George Mason Memorial, 900 Ohio Drive, in East Potomac Park, SW.
During my trip to Washington, D.C., I visited numerous statues/memorials including the George Mason Memorial. This memorial, located in East Potomac Park in Washington, D.C., honors George Mason, author of the Virginia Declaration of Rights, which inspired Thomas Jefferson while drafting the Declaration of Independence and especially the Bill of Rights. George Mason wrote the 1776 Virginia Declaration of Rights and later attended the Constitutional Convention in 1787. Mason persuaded our forefathers to include individual rights as a part of the Bill of Rights. He was sometimes known as "The Reluctant Statesman," which was also the title of a biography written about him by Robert A. Rutland.

TASK SET:
**A.** Name every person the passage about the George Mason Memorial identifies by name.
**B.** Pick up the passage about the George Mason Memorial after its final sentence and keep it going.

PROVIDED MATERIAL:
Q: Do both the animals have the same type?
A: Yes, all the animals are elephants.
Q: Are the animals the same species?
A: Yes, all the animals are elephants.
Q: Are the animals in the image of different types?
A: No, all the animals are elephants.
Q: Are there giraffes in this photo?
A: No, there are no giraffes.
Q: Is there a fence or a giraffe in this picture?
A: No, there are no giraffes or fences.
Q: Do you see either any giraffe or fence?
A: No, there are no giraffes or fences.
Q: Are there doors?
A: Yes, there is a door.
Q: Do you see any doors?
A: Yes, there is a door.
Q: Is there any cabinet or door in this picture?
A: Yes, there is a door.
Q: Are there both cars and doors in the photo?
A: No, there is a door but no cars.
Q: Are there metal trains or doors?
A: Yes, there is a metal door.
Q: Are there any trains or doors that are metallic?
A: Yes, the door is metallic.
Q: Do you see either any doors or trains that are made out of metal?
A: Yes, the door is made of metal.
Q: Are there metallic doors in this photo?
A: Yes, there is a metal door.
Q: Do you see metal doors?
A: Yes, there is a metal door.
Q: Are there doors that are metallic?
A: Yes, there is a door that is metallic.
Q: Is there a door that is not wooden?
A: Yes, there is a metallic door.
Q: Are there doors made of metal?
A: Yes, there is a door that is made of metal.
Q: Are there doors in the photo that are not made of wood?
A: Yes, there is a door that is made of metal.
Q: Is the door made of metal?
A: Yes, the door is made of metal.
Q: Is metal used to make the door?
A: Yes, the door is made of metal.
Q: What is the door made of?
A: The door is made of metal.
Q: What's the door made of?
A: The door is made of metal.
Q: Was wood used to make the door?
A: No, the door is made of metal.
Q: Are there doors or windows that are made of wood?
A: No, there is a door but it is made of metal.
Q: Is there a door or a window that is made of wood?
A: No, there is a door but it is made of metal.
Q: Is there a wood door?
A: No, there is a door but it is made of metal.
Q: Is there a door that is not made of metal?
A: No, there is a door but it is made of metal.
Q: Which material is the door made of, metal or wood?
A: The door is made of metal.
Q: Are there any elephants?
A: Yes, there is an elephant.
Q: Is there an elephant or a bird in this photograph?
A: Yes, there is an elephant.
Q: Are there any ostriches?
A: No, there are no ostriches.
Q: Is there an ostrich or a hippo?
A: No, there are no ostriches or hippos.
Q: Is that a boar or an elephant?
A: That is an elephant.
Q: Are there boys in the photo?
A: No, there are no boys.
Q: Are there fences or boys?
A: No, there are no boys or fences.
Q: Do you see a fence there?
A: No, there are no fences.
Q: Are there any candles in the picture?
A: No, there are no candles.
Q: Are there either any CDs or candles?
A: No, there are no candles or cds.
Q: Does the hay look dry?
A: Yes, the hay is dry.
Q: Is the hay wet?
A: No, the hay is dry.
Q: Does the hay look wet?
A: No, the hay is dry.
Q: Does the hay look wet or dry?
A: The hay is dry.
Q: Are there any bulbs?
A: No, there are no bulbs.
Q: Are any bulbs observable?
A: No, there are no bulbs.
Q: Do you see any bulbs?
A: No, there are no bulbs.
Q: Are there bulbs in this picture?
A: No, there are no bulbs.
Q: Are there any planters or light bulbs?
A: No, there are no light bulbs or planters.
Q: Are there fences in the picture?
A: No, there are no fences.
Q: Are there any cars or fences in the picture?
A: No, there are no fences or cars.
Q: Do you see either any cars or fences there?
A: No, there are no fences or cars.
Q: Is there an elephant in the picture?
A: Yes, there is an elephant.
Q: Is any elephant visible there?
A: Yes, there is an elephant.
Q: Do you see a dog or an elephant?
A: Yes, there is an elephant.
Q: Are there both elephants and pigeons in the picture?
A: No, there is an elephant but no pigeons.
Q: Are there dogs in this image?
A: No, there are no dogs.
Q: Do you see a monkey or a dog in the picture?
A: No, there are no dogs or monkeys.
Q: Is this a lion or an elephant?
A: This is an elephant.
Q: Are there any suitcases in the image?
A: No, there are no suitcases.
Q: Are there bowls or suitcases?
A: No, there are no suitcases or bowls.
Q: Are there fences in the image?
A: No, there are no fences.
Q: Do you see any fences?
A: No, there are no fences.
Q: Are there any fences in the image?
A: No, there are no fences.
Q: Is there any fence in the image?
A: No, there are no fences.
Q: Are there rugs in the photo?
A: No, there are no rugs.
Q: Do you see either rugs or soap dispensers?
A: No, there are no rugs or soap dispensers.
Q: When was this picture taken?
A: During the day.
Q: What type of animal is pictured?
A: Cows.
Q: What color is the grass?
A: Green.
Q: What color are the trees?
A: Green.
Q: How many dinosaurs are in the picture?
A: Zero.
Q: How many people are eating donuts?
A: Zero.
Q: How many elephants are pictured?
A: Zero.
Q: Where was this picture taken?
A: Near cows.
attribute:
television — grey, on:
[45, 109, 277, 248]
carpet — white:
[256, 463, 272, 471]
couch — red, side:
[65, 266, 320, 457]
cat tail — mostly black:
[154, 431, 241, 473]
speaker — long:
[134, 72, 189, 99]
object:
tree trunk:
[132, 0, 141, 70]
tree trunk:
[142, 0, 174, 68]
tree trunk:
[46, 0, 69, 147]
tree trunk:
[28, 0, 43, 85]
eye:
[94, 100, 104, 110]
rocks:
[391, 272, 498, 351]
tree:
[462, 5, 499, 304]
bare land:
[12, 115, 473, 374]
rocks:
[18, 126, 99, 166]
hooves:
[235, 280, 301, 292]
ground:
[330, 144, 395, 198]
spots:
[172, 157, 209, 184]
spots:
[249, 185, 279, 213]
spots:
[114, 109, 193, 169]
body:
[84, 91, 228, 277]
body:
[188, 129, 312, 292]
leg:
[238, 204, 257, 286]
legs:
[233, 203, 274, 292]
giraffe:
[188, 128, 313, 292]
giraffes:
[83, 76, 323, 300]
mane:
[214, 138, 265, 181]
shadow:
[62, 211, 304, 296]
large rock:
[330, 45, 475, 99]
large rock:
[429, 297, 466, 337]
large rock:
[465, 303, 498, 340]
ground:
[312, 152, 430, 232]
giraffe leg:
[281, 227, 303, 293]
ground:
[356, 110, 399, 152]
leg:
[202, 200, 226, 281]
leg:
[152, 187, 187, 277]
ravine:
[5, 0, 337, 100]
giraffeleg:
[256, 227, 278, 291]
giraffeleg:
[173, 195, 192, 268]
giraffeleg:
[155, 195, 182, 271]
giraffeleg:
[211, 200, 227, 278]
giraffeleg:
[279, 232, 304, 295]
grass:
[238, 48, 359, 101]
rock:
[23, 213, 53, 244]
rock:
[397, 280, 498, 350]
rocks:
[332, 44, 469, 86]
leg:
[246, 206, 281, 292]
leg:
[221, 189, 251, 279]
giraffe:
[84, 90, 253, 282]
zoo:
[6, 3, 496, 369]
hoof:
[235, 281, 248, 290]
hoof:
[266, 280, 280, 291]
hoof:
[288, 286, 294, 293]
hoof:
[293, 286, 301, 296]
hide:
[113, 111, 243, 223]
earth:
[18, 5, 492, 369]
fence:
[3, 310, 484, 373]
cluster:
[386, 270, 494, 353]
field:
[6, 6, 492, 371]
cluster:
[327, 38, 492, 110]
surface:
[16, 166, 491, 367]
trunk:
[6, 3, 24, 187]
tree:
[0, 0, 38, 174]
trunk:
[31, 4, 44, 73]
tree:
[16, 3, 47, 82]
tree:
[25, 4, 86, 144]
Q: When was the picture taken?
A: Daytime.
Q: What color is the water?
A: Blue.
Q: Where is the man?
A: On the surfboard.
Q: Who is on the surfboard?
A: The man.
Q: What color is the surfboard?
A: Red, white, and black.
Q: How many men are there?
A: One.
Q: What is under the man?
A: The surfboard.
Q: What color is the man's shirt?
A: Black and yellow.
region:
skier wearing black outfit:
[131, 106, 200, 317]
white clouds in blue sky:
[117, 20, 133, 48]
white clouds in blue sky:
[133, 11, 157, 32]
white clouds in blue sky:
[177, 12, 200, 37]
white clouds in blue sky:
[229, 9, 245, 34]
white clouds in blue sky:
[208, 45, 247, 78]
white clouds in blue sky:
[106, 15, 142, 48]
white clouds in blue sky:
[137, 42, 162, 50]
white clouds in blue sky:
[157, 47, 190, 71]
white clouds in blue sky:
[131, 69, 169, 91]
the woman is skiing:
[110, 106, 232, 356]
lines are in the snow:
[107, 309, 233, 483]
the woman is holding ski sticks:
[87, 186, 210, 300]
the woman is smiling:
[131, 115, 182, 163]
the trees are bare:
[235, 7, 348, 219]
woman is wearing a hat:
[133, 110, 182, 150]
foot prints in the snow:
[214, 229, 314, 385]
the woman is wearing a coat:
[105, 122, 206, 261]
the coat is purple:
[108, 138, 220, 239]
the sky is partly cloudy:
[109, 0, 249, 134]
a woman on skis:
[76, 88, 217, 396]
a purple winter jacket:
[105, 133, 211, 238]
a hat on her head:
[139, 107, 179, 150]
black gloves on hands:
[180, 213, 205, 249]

LIST OF ANSWERS:
**A.** George Mason, Thomas Jefferson, Robert A. Rutland

**B.**
Dedicated on April 9, 2002, the memorial consists of a bronze statue of Mason, set back in a landscaped grove of trees and flower beds, arranged around a circular pool and fountain. The sculpture is "very intimate, inviting." Mason appears in 18th-century garb, from buckled shoes to tricorn hat, seated on a marble bench with his legs crossed, but leaning backward on one arm and gazing off in the general direction of the Washington Monument. Two stone slabs are inscribed with some of Mason's words, i.e., referring to Mason's rejection of slavery, "that slow Poison, which is daily contaminating the Minds & Morals of our People."
The architect was Faye B. Harwell and the sculptor Wendy M. Ross. The memorial is managed by National Mall and Memorial Parks.
Hours: Always open, though rangers generally are not posted here.
Location: On Ohio Drive at the Tidal Basin, between the Jefferson and FDR memorials.
Transportation: Metro: Smithsonian, with a 20-minute walk.
Price: Free admission.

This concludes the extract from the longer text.